Shortwave radio is one of those things that is on the fringe of the preparedness world and sometime in the future I’m planning on something of a preparedness-minded shortwave 101 article that will cover most of the basics and the general state of affairs in the world of shortwave. I know there’s some popular emergency radios out there with shortwave capabilities and it takes a bit of know-how to make the most of them. It’s definitely not like FM where you can tune in to a known station at any time of the day and expect to get a crystal-clear signal.
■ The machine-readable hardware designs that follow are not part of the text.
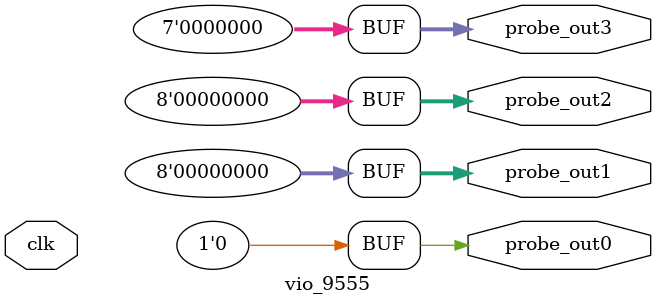
<source format=v>
`timescale 1ns / 1ps
module vio_9555 (
clk,

probe_out0,
probe_out1,
probe_out2,
probe_out3
);

input clk;

output reg [0 : 0] probe_out0 = 'h0 ;
output reg [7 : 0] probe_out1 = 'h00 ;
output reg [7 : 0] probe_out2 = 'h00 ;
output reg [6 : 0] probe_out3 = 'h00 ;


endmodule

</source>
In today’s world shortwave is more or less a low-tech thing, but globally it has some advantages over more advanced technologies. One is that radio waves can’t be traced to the receiver. They can trace the point of origin, but not who receives them. Radios don’t hold memory of what they picked up, either. A shortwave receiver is a very unassuming piece of gear and it’s something that’s reasonable for anyone to own, whereas more specialized transmission/decryption gear would certainly raise some eyebrows.
For these reasons many intelligence services still rely on shortwave to get messages to their operatives. This works out especially well in the Middle East, Eastern Europe and North Africa where shortwave is more common and there’s more geopolitical hot spots and actors within easy range of radio waves in that part of the world. It’s kind of cool that a low-tech thing like shortwave radio can get around some of the advanced technologies used for counter espionage. These stations can be jammed, but they can always move to a different frequency.
Here in the middle of North America we don’t get a lot of shortwave action, but we do have one “hostile” nation nearby: Cuba! Yes, Cuba has spooks operating on our soil. What they hope to accomplish, I don’t know, but they’re here and you can hear transmissions intended for them every night at about 2:00AM Central or 0800 UTC time at 5880Mhz. It starts off with a female voice saying “Atencion” and reading several series of four numbers in Spanish. It’s quite hypnotic. “Seis, Ocho, Dos, Neuve. Cuatro, Uno, Dos, Seis. Siete, Cinco, Ocho, Tres” Apparently these numbers mean something to somebody and the Cold War still rages on.
Here is a video with about a minute of it:
There’s a group of Cubans currently incarcerated in the US under espionage charges known as the “Cuban Five”. Apparently authorities found that they had received messages from Cuba via this numbers station because they had logged the numbers or something like that. They couldn’t physically prove that they received the radio waves though, like they can if someone visits a website or receives something via the internet. If you tune in to Radio Havana, they always take a few minutes out of each show to talk about the Cuban Five and make a plea to release them.
I think this goes to show that with a shortwave radio you give yourself more options to acquire information. There’s the idea that “they” can shut down the internet if they want, I don’t think anyone really trusts television news anymore and AM/FM radio stations have to be relatively close to you (AM can be more or less regional instead of local like FM). It may be getting out there a little bit, but if there was ever a situation where you would want information from outside our borders and couldn’t get it, shortwave would be the way to go. Something like an EMP (provided you EMP-proofed your radio, of course), a massive grid outage, excessive rule of law and censorship or something like that is what I’m thinking of. Probably not the most pressing issues of preparedness, but it is something to consider.